**DATA FOR THIS TASK**
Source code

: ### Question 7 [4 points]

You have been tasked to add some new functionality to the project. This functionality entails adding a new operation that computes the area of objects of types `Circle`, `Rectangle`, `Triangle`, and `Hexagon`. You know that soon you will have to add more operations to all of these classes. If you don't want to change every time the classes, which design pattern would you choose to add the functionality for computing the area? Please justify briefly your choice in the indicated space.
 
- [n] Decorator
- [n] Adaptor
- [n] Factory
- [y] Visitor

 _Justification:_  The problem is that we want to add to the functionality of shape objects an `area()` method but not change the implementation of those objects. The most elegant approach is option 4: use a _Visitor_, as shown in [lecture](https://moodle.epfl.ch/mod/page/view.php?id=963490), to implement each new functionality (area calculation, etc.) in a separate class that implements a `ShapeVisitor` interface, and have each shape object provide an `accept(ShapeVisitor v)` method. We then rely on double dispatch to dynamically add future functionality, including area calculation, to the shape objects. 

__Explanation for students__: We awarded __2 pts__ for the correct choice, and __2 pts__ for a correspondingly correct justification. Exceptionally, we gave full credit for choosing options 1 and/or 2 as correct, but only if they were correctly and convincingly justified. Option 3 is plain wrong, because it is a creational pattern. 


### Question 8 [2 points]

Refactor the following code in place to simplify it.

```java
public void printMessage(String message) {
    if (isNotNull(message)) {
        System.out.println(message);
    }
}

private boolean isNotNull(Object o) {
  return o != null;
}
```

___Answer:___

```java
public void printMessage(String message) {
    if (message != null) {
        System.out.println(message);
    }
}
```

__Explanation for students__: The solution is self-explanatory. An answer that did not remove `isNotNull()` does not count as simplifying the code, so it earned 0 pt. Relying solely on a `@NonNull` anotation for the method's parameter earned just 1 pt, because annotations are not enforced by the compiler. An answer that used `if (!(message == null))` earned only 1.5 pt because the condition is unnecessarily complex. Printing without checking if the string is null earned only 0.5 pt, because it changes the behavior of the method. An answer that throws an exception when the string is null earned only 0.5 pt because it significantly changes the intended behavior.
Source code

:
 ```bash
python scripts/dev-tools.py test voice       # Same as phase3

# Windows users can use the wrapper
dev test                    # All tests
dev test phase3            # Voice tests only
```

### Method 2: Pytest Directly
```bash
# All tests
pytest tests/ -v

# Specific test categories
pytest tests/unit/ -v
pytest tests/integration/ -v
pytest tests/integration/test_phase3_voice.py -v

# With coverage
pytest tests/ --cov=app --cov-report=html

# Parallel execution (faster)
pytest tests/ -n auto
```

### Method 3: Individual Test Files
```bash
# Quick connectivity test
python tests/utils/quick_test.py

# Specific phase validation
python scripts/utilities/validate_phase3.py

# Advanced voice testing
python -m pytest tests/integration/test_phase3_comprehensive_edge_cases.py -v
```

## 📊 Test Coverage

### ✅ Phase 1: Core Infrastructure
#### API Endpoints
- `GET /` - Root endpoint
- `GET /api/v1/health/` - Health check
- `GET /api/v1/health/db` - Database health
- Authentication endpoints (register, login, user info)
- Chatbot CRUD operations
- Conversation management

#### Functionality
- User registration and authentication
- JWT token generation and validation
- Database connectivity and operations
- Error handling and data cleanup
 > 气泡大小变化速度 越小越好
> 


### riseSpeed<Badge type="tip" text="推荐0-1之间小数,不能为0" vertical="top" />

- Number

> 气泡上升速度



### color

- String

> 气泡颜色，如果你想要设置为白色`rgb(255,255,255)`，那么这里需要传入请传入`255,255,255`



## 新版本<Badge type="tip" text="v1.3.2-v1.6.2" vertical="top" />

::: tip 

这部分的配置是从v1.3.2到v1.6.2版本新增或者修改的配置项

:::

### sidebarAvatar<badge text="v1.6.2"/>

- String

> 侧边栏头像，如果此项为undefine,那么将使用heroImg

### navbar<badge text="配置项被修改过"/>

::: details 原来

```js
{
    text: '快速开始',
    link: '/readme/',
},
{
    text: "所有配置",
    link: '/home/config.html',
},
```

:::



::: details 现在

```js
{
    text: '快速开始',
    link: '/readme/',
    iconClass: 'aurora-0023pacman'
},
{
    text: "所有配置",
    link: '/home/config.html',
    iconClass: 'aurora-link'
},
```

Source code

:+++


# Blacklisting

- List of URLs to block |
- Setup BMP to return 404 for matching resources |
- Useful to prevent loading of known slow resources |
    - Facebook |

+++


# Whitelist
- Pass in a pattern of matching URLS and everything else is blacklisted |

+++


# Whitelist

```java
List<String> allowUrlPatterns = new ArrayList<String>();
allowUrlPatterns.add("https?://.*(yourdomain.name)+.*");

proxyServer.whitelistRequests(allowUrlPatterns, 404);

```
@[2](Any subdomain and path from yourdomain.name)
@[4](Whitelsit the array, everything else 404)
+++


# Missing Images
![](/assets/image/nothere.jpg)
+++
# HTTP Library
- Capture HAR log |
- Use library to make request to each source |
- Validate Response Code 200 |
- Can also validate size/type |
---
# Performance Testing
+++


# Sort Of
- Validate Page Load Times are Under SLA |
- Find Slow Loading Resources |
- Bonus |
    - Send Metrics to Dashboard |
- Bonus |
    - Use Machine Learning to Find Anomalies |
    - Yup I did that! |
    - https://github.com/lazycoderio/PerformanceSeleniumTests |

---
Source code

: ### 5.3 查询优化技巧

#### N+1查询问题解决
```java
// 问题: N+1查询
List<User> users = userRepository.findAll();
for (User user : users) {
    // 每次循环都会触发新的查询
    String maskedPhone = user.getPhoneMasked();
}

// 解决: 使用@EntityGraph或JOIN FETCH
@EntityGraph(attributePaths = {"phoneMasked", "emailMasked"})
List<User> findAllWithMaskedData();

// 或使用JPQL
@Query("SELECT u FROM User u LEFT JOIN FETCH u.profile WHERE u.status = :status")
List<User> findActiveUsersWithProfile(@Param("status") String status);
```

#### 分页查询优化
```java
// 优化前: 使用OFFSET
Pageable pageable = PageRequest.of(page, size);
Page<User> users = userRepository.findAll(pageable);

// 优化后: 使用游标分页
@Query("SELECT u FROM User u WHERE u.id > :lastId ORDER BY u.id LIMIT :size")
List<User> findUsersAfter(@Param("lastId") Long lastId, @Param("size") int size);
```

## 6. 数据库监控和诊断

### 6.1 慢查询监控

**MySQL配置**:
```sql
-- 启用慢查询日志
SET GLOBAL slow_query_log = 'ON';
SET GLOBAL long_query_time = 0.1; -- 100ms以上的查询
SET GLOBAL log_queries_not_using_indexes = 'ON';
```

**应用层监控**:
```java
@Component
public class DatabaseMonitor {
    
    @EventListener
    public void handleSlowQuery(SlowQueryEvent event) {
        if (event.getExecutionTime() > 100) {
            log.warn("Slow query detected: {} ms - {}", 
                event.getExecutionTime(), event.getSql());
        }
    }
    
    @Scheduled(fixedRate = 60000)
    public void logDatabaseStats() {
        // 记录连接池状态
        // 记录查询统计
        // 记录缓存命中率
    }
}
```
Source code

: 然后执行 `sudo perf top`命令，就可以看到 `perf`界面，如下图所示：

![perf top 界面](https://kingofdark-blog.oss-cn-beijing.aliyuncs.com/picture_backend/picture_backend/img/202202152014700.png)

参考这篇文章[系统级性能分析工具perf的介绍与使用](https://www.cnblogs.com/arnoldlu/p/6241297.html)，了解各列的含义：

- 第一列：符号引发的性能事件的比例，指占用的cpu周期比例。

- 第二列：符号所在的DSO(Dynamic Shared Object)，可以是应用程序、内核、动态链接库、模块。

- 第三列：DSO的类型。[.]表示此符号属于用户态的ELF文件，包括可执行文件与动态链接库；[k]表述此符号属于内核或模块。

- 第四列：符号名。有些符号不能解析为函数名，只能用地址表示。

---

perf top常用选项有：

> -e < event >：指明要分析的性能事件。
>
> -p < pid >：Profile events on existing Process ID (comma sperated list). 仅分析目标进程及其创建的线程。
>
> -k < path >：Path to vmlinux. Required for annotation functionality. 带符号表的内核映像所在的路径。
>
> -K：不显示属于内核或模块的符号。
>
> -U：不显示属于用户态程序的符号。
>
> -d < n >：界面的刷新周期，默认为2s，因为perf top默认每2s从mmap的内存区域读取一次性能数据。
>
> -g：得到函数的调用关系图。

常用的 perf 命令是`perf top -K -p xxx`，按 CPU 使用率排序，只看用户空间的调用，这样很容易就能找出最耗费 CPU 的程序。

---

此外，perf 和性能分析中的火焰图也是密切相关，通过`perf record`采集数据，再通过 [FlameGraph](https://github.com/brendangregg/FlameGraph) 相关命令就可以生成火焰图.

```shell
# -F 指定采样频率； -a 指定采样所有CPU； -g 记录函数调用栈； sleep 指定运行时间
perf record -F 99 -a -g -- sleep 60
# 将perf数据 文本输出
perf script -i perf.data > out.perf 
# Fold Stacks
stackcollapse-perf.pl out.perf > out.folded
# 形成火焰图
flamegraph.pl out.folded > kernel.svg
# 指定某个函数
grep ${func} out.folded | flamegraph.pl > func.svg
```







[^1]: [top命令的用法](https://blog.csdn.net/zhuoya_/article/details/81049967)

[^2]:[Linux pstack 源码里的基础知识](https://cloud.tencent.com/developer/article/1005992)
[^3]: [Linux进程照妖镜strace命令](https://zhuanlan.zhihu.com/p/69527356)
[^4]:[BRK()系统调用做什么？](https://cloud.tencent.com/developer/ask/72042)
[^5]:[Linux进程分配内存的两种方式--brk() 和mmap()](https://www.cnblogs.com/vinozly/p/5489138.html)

**THE PROBLEM**
Copy the material above word for word, taking the first line, the line containing "the shape objects.", and every line between them, and nothing else.

**COMPLETED EXERCISE**
Source code

: ### Question 7 [4 points]

You have been tasked to add some new functionality to the project. This functionality entails adding a new operation that computes the area of objects of types `Circle`, `Rectangle`, `Triangle`, and `Hexagon`. You know that soon you will have to add more operations to all of these classes. If you don't want to change every time the classes, which design pattern would you choose to add the functionality for computing the area? Please justify briefly your choice in the indicated space.
 
- [n] Decorator
- [n] Adaptor
- [n] Factory
- [y] Visitor

 _Justification:_  The problem is that we want to add to the functionality of shape objects an `area()` method but not change the implementation of those objects. The most elegant approach is option 4: use a _Visitor_, as shown in [lecture](https://moodle.epfl.ch/mod/page/view.php?id=963490), to implement each new functionality (area calculation, etc.) in a separate class that implements a `ShapeVisitor` interface, and have each shape object provide an `accept(ShapeVisitor v)` method. We then rely on double dispatch to dynamically add future functionality, including area calculation, to the shape objects. 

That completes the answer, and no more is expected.